Knowing all areas of three overlapping circles excepting the area of $A'∩B'∩C$ and the area of $C$, is it possible to find the area of $A'∩B'∩C$? Let's imagine I have three overlapping circles. I know the following information: $1.$ the area of circle $A$ = the area of circle $B = 1$ $2.$ the area of $A\cap B =\frac 15$ $3.$ the area of $A\cap C =$ the area of $B\cap C = \frac 9{20}$ $4.$ the area of $A\cap B \cap C=x$ such that $0\lt x\lt \frac 15 $ $5.$ the area of circle $C$ is unknown. Is it possible, using this information, to find the possible range of areas for $A'\cap B'\cap C$, and thus find the range of areas for $C$? **EDIT:** I am aware of some methods whereby you can measure the overlap of three circles. I'm beginning to wonder if there's a way to do it in reverse to find $C$.

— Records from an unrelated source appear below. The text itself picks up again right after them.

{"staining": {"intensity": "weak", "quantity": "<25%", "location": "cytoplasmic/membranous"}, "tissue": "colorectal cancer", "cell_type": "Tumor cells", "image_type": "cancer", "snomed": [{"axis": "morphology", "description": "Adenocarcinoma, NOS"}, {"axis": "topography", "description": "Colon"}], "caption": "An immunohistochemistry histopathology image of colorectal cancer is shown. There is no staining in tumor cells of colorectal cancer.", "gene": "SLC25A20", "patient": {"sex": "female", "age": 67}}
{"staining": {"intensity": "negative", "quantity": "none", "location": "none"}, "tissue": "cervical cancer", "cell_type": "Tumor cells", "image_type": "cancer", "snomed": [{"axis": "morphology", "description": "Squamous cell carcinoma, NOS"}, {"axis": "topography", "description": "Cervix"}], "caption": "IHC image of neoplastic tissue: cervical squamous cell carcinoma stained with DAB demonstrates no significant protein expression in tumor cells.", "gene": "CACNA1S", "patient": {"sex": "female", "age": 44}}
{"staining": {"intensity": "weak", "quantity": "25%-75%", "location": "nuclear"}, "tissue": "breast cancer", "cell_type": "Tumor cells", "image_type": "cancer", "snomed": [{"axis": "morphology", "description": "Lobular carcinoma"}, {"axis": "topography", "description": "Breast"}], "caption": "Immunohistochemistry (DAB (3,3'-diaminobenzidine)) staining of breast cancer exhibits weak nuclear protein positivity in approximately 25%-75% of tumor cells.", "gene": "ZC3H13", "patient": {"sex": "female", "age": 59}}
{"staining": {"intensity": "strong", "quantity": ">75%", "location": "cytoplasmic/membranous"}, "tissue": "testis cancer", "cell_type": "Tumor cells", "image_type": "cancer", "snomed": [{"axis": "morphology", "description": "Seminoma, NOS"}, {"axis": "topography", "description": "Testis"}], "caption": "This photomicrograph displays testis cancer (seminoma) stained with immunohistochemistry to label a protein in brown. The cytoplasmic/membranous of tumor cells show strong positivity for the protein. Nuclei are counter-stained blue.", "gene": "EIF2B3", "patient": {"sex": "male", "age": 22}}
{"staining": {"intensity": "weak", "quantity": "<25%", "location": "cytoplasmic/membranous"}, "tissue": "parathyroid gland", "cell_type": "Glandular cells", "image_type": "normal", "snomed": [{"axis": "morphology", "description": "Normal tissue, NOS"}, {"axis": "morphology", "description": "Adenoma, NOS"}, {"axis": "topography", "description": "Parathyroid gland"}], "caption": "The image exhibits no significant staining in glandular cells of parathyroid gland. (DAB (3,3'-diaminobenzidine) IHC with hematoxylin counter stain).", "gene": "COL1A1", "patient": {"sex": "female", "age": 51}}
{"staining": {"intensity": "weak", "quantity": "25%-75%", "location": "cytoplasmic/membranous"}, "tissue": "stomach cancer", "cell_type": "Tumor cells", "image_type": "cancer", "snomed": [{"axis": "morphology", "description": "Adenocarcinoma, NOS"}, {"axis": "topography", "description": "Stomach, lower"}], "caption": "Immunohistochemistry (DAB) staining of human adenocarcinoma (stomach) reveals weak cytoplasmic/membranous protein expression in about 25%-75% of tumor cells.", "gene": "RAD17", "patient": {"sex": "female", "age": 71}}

There is no upper limit for the area of $C$. The center of $C$ lies on the line $r$ passing through the intersection points of circumferences $A$ and $B$, and the arc of $C$ inside $A$ approaches a straight line when the radius of $C$ tends to infinity. That limiting line is perpendicular to $r$ and cuts $A$ so that the lesser part is 45% of $A$. This situation is compatible with your constraints because $\hbox{area}(A\cap B\cap C)=0.45\ \hbox{area}(A\cap B)=0.09$.

A lower limit can be found, because it corresponds to the situation when the three circumferences have a point in common. Again, the bound on the area of $A\cap B\cap C$ is unimportant, but the area of $A\cap C$ is $0.45$ and this implies the radius of $C$ cannot be too small. Experimentally the lowest area turns out to be around $0.72$.